On the industrial level, we have the distributist model of the Cooperative movement, with its still-shining star in the Basque Country, the Mondragon Cooperative Corporation. We will be writing about this in much more detail anon. Suffice it to say that distributism does not need to express itself in agrarian production only, it is versatile enough to accommodate itself to any level of human productive activity. But we should note in passing that both the sabbatarean system and the Mondragon cooperative system have Judeo-Christian religious roots. This, to repeat our message, is why a national Recovenant with God is our most fundamental task today. “"This is impossible for mere humans, but for God all things are possible." (Matt 19:26)
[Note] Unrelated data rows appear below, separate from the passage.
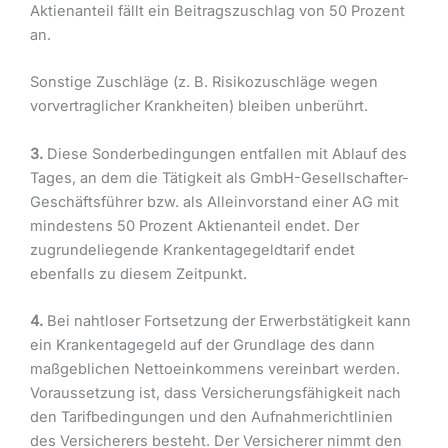
Aktienanteil fällt ein Beitragszuschlag von 50 Prozent
an.
Sonstige Zuschläge (z. B. Risikozuschläge wegen
vorvertraglicher Krankheiten) bleiben unberührt.
3.
Diese Sonderbedingungen entfallen mit Ablauf des
Tages, an dem die Tätigkeit als GmbH-Gesellschafter-
Geschäftsführer bzw. als Alleinvorstand einer AG mit
mindestens 50 Prozent Aktienanteil endet. Der
zugrundeliegende Krankentagegeldtarif endet
ebenfalls zu diesem Zeitpunkt.
4.
Bei nahtloser Fortsetzung der Erwerbstätigkeit kann
ein Krankentagegeld auf der Grundlage des dann
maßgeblichen Nettoeinkommens vereinbart werden.
Voraussetzung ist, dass Versicherungsfähigkeit nach
den Tarifbedingungen und den Aufnahmerichtlinien
des Versicherers besteht. Der Versicherer nimmt den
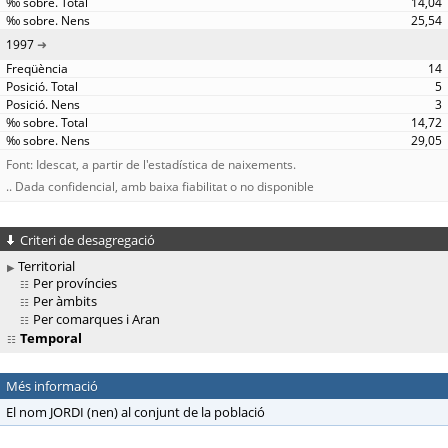
14,04
25,54
1997
14
5
3
14,72
29,05
Font: Idescat, a partir de l'estadística de naixements.
.. Dada confidencial, amb baixa fiabilitat o no disponible
Criteri de desagregació
Territorial
Per províncies
Per àmbits
Per comarques i Aran
Temporal
Més informació
El nom JORDI (nen) al conjunt de la població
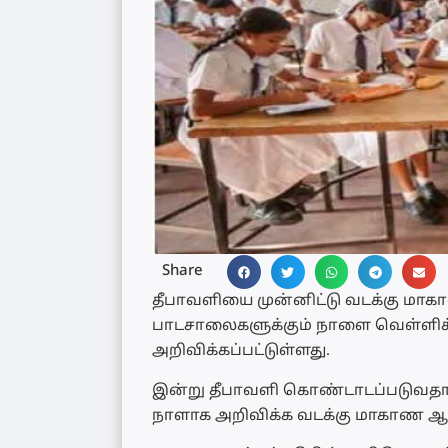
Share
தீபாவளியை முன்னிட்டு வடக்கு மாகா
பாடசாலைகளுக்கும் நாளை வெள்ளிக
அறிவிக்கப்பட்டுள்ளது.
இன்று தீபாவளி கொண்டாடப்படுவதா
நாளாக அறிவிக்க வடக்கு மாகாண ஆளுந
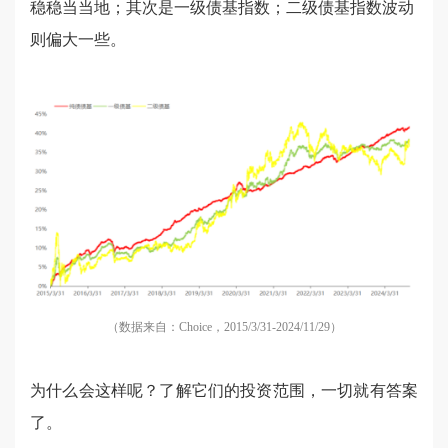
稳稳当当地；其次是一级债基指数；二级债基指数波动
则偏大一些。
（数据来自：Choice，2015/3/31-2024/11/29）
为什么会这样呢？了解它们的投资范围，一切就有答案
了。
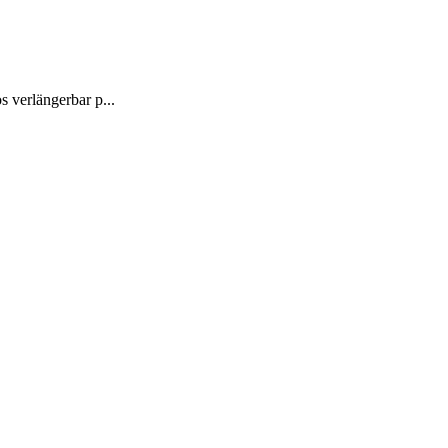
s verlängerbar p...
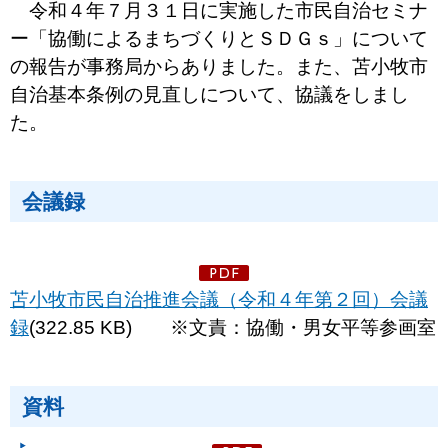
令和４年７月３１日に実施した市民自治セミナ
ー「協働によるまちづくりとＳＤＧｓ」について
の報告が事務局からありました。また、苫小牧市
自治基本条例の見直しについて、協議をしまし
た。
会議録
苫小牧市民自治推進会議（令和４年第２回）会議
録
(322.85 KB) ※文責：協働・男女平等参画室
資料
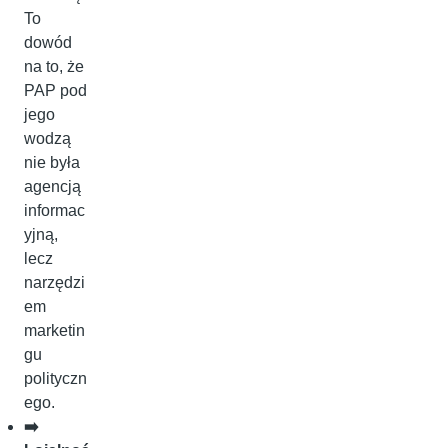
To
dowód
na to, że
PAP pod
jego
wodzą
nie była
agencją
informac
yjną,
lecz
narzędzi
em
marketin
gu
polityczn
ego.
➡️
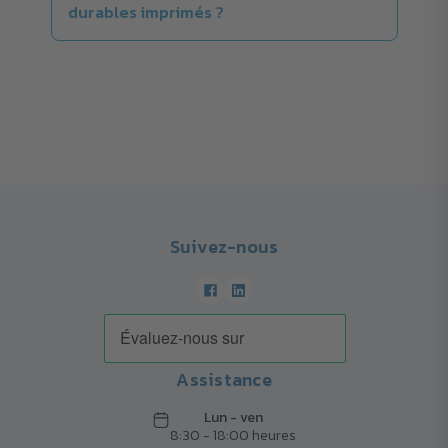
durables imprimés ?
Suivez-nous
Assistance
Lun - ven
8:30 - 18:00 heures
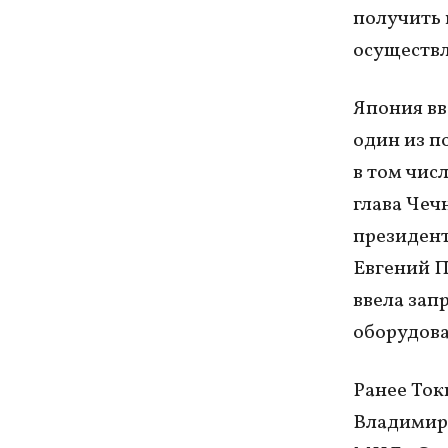
получить в
осуществл
Япония вв
один из п
в том чис
глава Чеч
президент
Евгений П
ввела зап
оборудова
Ранее Ток
Владимира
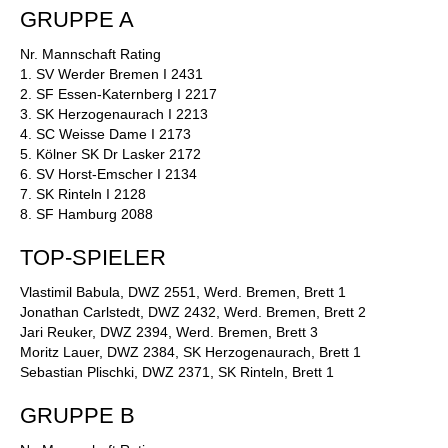
GRUPPE A
Nr. Mannschaft Rating
1. SV Werder Bremen I 2431
2. SF Essen-Katernberg I 2217
3. SK Herzogenaurach I 2213
4. SC Weisse Dame I 2173
5. Kölner SK Dr Lasker 2172
6. SV Horst-Emscher I 2134
7. SK Rinteln I 2128
8. SF Hamburg 2088
TOP-SPIELER
Vlastimil Babula, DWZ 2551, Werd. Bremen, Brett 1
Jonathan Carlstedt, DWZ 2432, Werd. Bremen, Brett 2
Jari Reuker, DWZ 2394, Werd. Bremen, Brett 3
Moritz Lauer, DWZ 2384, SK Herzogenaurach, Brett 1
Sebastian Plischki, DWZ 2371, SK Rinteln, Brett 1
GRUPPE B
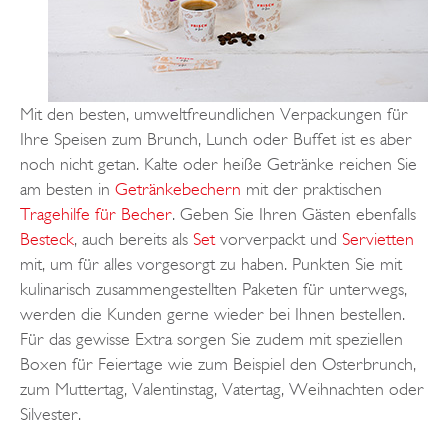
Mit den besten, umweltfreundlichen Verpackungen für
Ihre Speisen zum Brunch, Lunch oder Buffet ist es aber
noch nicht getan. Kalte oder heiße Getränke reichen Sie
am besten in
Getränkebechern
mit der praktischen
Tragehilfe für Becher
. Geben Sie Ihren Gästen ebenfalls
Besteck
, auch bereits als
Set
vorverpackt und
Servietten
mit, um für alles vorgesorgt zu haben. Punkten Sie mit
kulinarisch zusammengestellten Paketen für unterwegs,
werden die Kunden gerne wieder bei Ihnen bestellen.
Für das gewisse Extra sorgen Sie zudem mit speziellen
Boxen für Feiertage wie zum Beispiel den Osterbrunch,
zum Muttertag, Valentinstag, Vatertag, Weihnachten oder
Silvester.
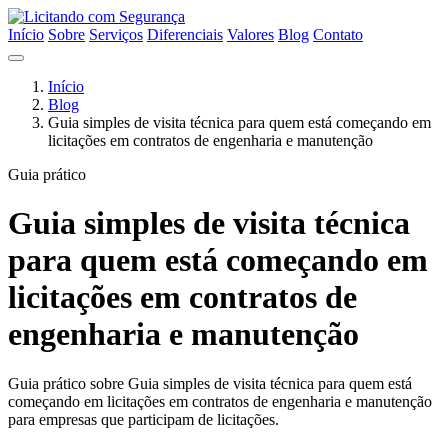
Início
Sobre
Serviços
Diferenciais
Valores
Blog
Contato
Início
Blog
Guia simples de visita técnica para quem está começando em
licitações em contratos de engenharia e manutenção
Guia prático
Guia simples de visita técnica
para quem está começando em
licitações em contratos de
engenharia e manutenção
Guia prático sobre Guia simples de visita técnica para quem está
começando em licitações em contratos de engenharia e manutenção
para empresas que participam de licitações.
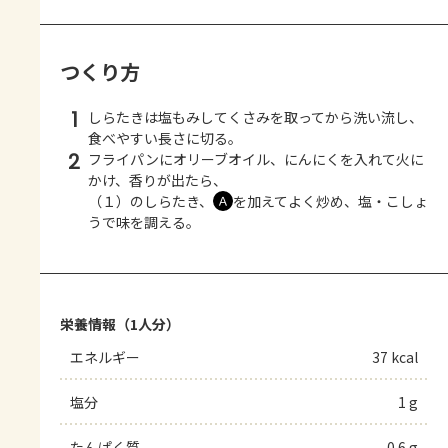
つくり方
1
しらたきは塩もみしてくさみを取ってから洗い流し、
食べやすい長さに切る。
2
フライパンにオリーブオイル、にんにくを入れて火に
かけ、香りが出たら、
（１）のしらたき、
を加えてよく炒め、塩・こしょ
Ａ
うで味を調える。
栄養情報（1人分）
エネルギー
37 kcal
塩分
1 g
たんぱく質
0.6 g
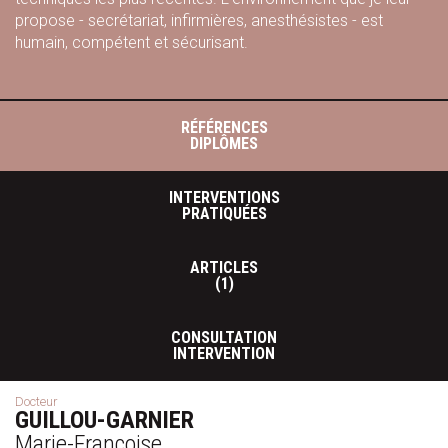
propose - secrétariat, infirmières, anesthésistes - est
humain, compétent et sécurisant.
RÉFÉRENCES
DIPLÔMES
INTERVENTIONS
PRATIQUÉES
ARTICLES
(1)
CONSULTATION
INTERVENTION
Docteur
GUILLOU-GARNIER
Marie-Françoise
Socialism is not synonymous with collectivism. No socialist society I am aware of has a 100% collectivist economy with zero private-sector activity. The Chinese collectivized agriculture during the early years of the revolution, later decollectivized it when they felt the time was right to cultivate individual initiative (Carma Hinton produced a long documentary which you can see on Vimeo in which Chinese villagers talk extensively about the de-collectivization process). As you should be aware, China now enjoys a robust mixed economy; a publicly owned central bank directing investment in long-term infrastructure, both material and immaterial, along side a vibrant private sector. One can assume they will pragmatically continue to fine-tune the balance as circumstances require.
This idea that Marxists sit around waiting for a "single well-organized unit of ownership" to emerge from the vibrant chaos of modern capitalism which they can then somehow magically capture is daft. This is not how actually existing socialist societies have been built. That is not a Marxist fairy tale, that is your fairy tale.